== Records for processing

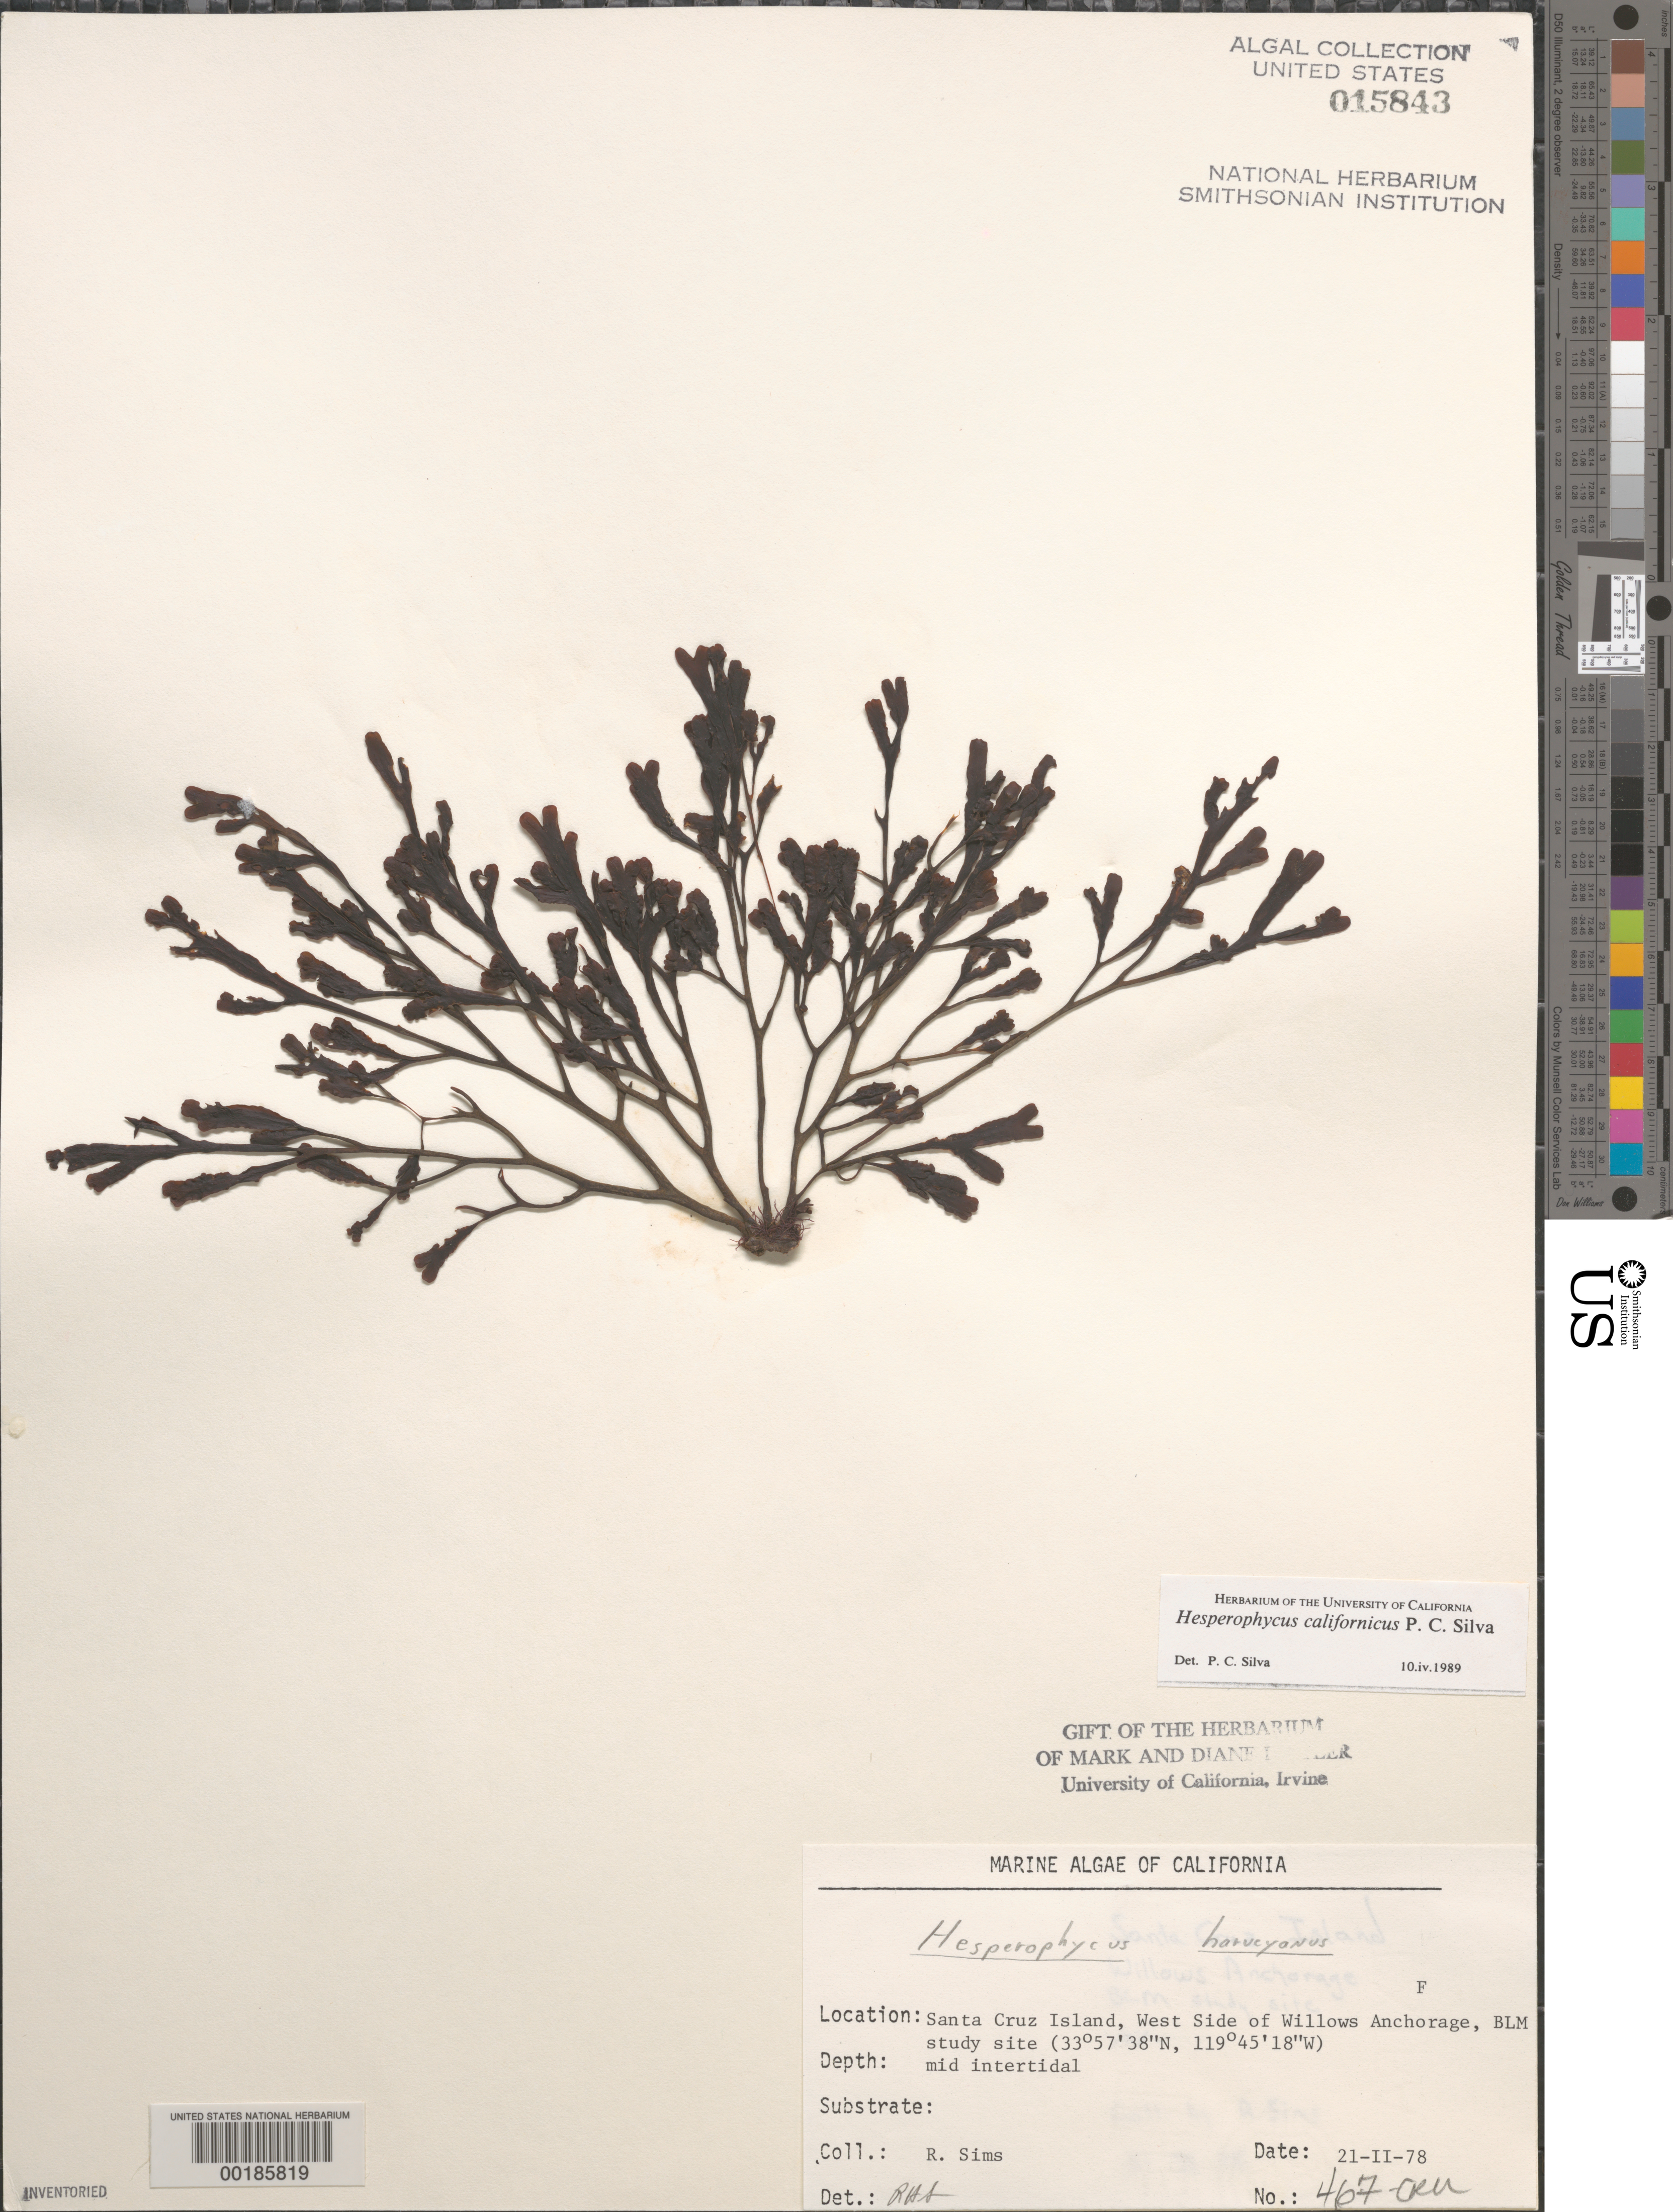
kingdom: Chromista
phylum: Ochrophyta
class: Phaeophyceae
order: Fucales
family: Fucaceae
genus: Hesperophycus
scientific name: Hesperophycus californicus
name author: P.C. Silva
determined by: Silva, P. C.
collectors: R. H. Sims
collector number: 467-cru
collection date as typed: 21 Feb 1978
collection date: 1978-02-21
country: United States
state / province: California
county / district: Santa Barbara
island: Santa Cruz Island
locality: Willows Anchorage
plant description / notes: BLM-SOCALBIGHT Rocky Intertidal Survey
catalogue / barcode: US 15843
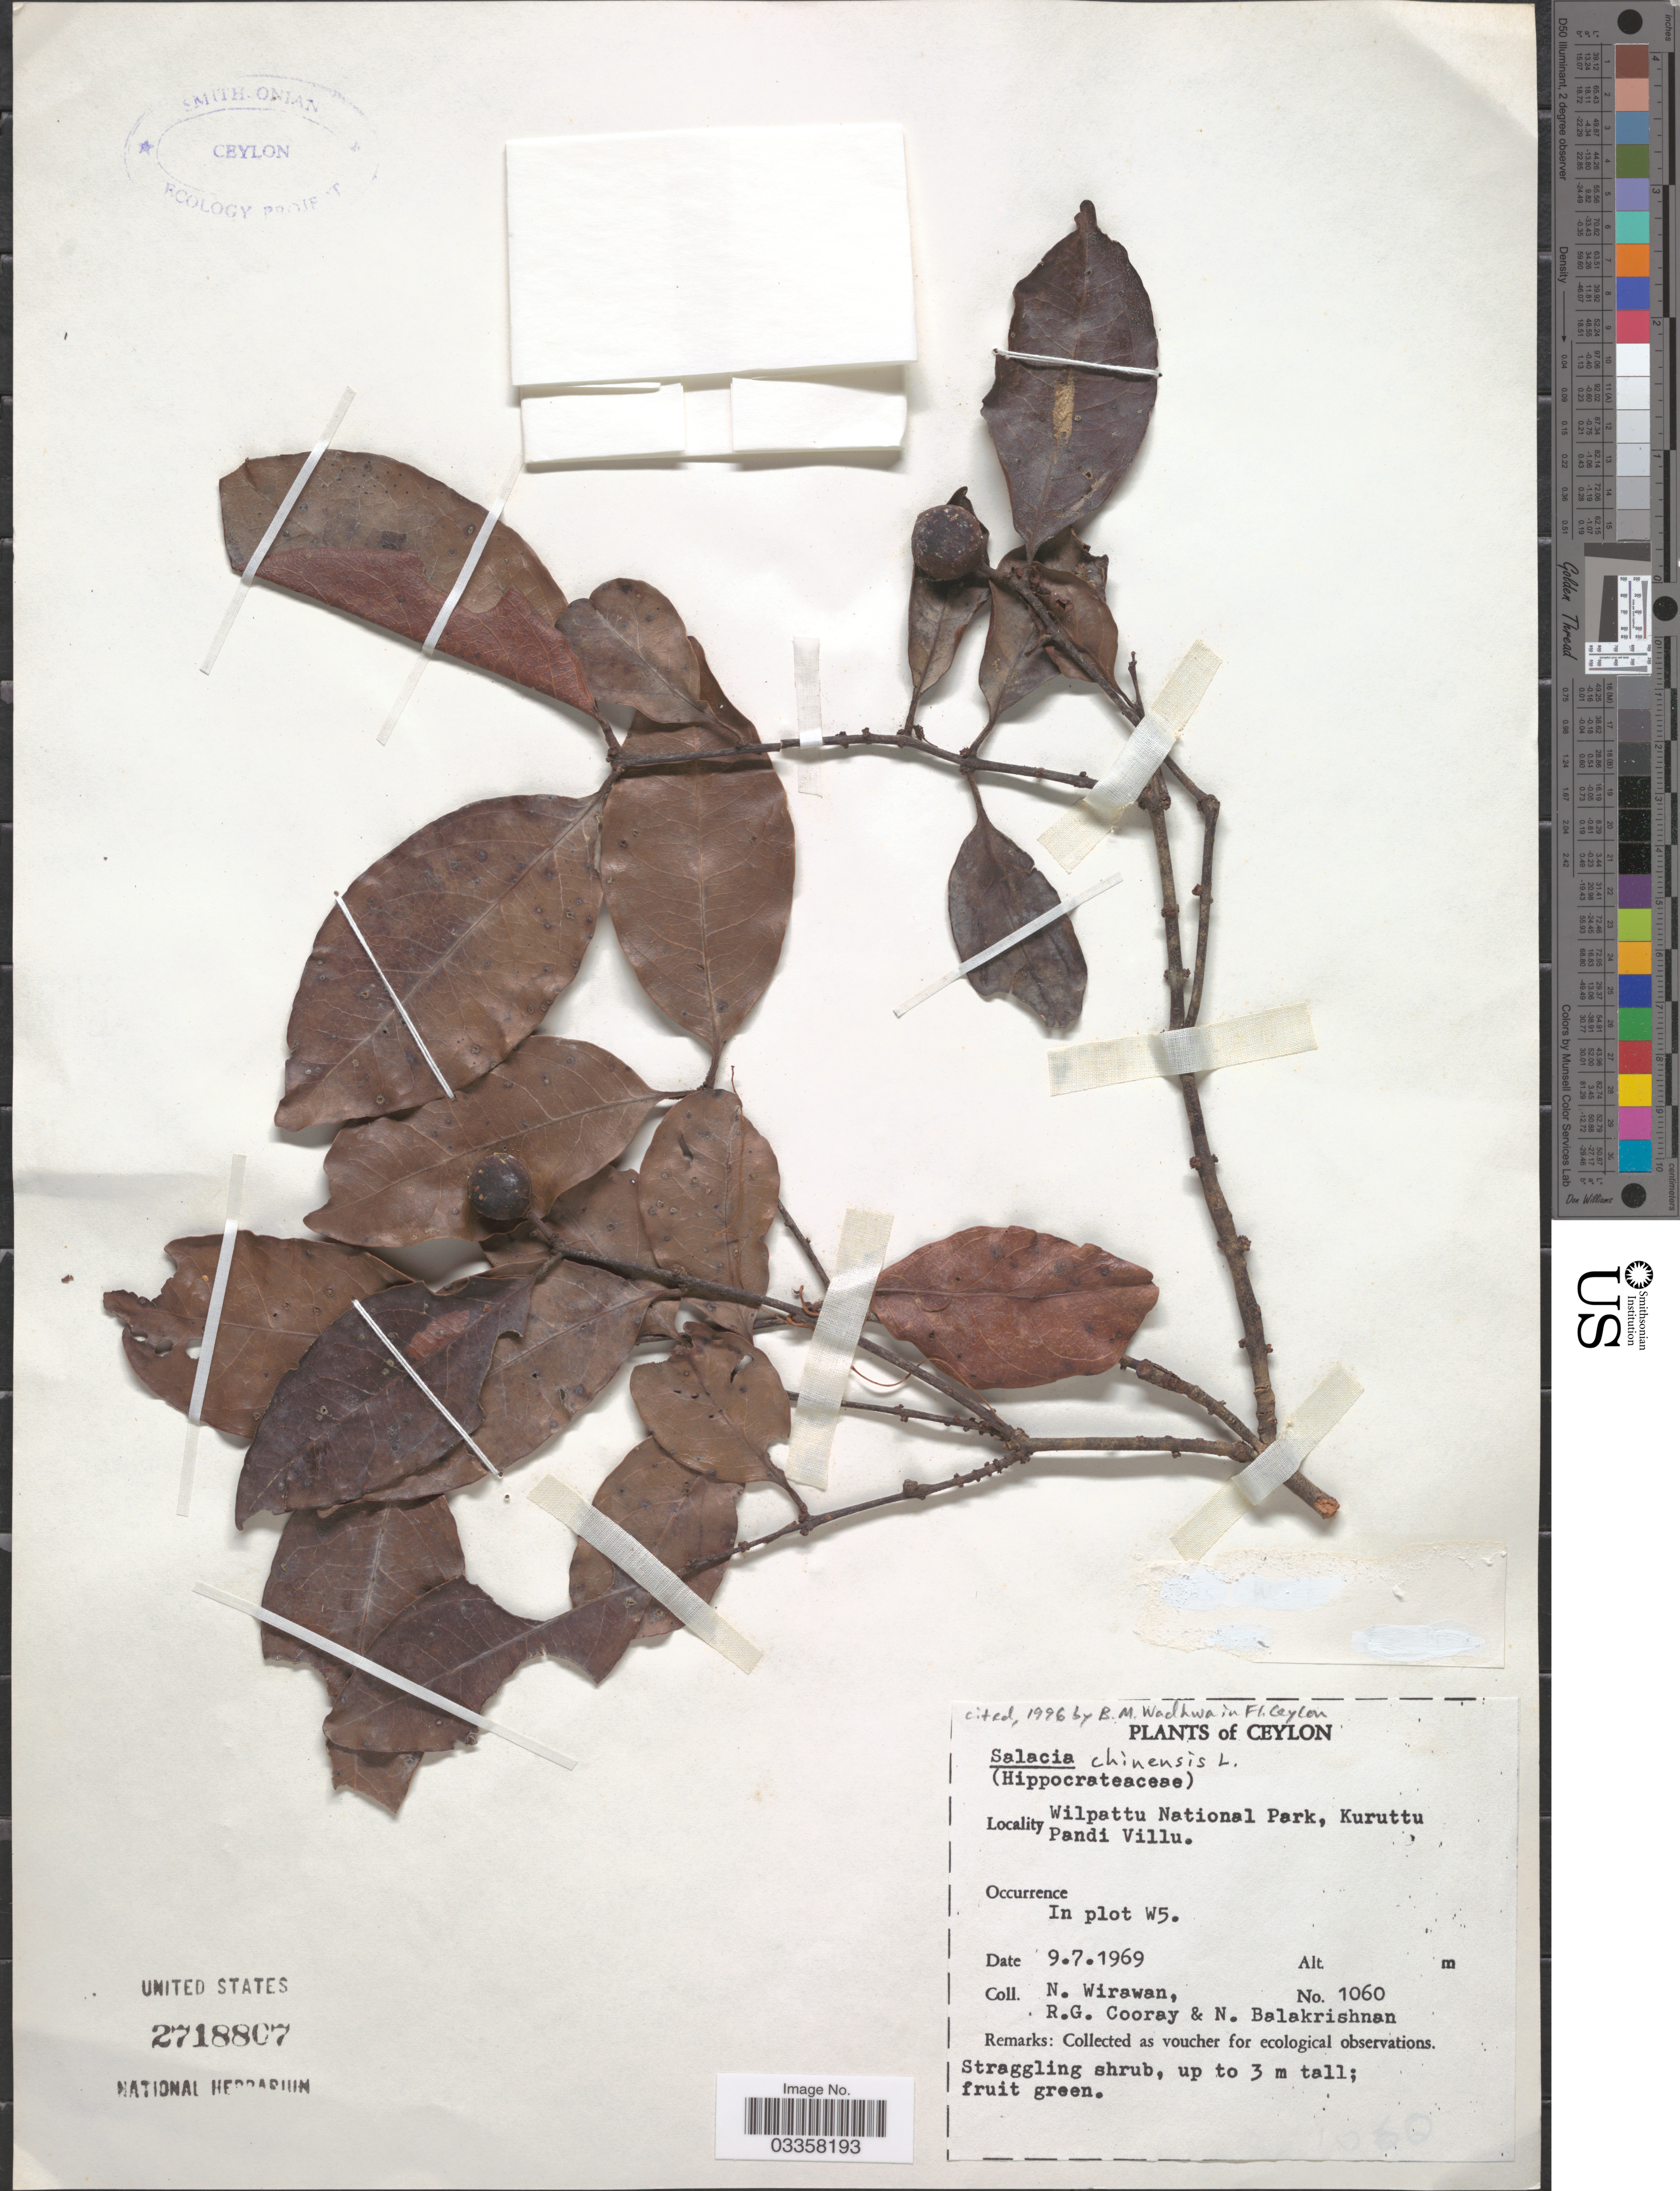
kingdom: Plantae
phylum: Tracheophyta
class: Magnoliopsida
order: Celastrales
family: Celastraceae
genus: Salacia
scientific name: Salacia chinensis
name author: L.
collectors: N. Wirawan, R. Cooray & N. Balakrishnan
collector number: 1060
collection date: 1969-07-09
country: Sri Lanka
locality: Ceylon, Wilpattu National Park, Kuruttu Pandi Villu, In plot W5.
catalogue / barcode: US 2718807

====

Format everything from the start of the lines above down to the line containing "state / province: California" as a numbered list, with blank lines skipped and both ends included. Leave the pictures out.

1. kingdom: Chromista
2. phylum: Ochrophyta
3. class: Phaeophyceae
4. order: Fucales
5. family: Fucaceae
6. genus: Hesperophycus
7. scientific name: Hesperophycus californicus
8. name author: P.C. Silva
9. determined by: Silva, P. C.
10. collectors: R. H. Sims
11. collector number: 467-cru
12. collection date as typed: 21 Feb 1978
13. collection date: 1978-02-21
14. country: United States
15. state / province: California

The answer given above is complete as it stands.